The body’s stress response can also be assessed through measures of autonomic function. Tools to measure autonomic responses include arm cuffs to quantify systolic and diastolic blood pressure, as well as electrocardiograms (ECGs) that can provide ambulatory indices of pulse and heart rate variability. These autonomic functions also adapt with chronic stress and drug use4,9. Given the lack of need for bodily fluid samples to assess autonomic responses, such measures would probably be more practicable than neuroendocrine analyses during the pandemic.

Acute stress challenges

Laboratory stressors are frequently used as experimental interventions and can also be used as assays for adaptations in acute stress responses resulting from chronic stress exposure. Participants’ reactivity profiles to acute stress can be heightened, blunted or show atypical recovery patterns as a function of their stress histories and biological backgrounds9. There are various techniques for inducing stress responses in the laboratory, including physical, psychological and cognitive challenges5. By measuring subjective, neuroendocrine and/or autonomic responses before and after such procedures, researchers can quantify acute stress reactivity.

Using stress measures

Beyond studies explicitly designed to examine effects of stress, obtaining stress measures provides opportunities for novel insights into brain and behavioural data. Careful assessment of individuals’ stress profiles may enable researchers to account for unanticipated sources of variance.
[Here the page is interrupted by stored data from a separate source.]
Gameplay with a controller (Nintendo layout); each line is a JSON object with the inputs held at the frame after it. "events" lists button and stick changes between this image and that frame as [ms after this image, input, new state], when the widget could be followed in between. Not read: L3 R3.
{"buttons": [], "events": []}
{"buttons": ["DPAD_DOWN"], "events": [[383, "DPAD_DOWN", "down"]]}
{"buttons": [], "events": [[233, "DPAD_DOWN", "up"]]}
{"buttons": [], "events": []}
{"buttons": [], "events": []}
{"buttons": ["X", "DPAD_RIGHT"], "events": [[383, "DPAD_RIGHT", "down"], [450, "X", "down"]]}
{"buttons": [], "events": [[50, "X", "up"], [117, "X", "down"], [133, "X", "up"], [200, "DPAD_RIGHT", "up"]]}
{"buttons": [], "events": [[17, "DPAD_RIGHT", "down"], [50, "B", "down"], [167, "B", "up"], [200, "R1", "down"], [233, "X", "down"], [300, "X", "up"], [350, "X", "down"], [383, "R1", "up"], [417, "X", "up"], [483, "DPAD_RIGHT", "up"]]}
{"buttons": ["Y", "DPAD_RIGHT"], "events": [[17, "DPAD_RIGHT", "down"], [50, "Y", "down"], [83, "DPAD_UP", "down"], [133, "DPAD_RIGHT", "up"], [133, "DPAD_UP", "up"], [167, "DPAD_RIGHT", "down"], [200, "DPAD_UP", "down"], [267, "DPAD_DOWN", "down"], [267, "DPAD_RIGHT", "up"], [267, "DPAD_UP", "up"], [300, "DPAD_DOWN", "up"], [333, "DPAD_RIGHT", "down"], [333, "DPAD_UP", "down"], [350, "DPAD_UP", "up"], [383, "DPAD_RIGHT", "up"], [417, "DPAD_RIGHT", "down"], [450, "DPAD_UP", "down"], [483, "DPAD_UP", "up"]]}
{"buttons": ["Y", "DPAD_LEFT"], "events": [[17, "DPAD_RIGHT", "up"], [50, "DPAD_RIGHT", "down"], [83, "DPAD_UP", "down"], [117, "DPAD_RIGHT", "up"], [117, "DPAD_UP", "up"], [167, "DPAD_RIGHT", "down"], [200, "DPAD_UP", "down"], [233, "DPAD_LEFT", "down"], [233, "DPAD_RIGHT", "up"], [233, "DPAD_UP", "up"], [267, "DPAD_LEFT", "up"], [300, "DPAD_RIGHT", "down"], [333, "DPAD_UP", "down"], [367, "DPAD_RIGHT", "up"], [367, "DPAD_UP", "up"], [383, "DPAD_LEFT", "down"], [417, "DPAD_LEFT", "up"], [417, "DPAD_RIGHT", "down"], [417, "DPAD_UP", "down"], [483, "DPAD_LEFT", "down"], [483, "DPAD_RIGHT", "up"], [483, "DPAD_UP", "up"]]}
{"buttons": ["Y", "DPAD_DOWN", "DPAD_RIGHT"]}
This approach can also allow researchers to interpret individual differences and divide participants into meaningful cohorts, leading to the discovery of novel ways in which neural and behavioural processes are associated with stress.

Looking forward

The need to consider the affective and physiological context in which people participate in research does not end with the end of COVID-19. We cannot assume that participants always complete our experiments in a neutral state, or that they have comparable histories of stressful experiences. Individual differences in stress and coping might explain hitherto unknown boundary conditions for reproducing effects in human neuroscience, and improve ecological validity by indicating how these processes may occur in the stress-rich context of everyday life. Going forward, participant-level stress profiles can include assessment of remote stress experiences (including the pandemic) as well as in-the-experimental-moment stress reactivity. Broadly considering potential stress effects provides opportunities to identify more brain functions that may be susceptible to stress, elucidate neural factors that determine whether stress is associated with enhanced or impaired function5 and uncover protective processes that promote resilience. Knowing what we do about how stress alters fundamental neural processes, examining the effects of the pandemic and other stressors on data from human participants creates an opening to gain crucial insight into the mechanisms of the human brain.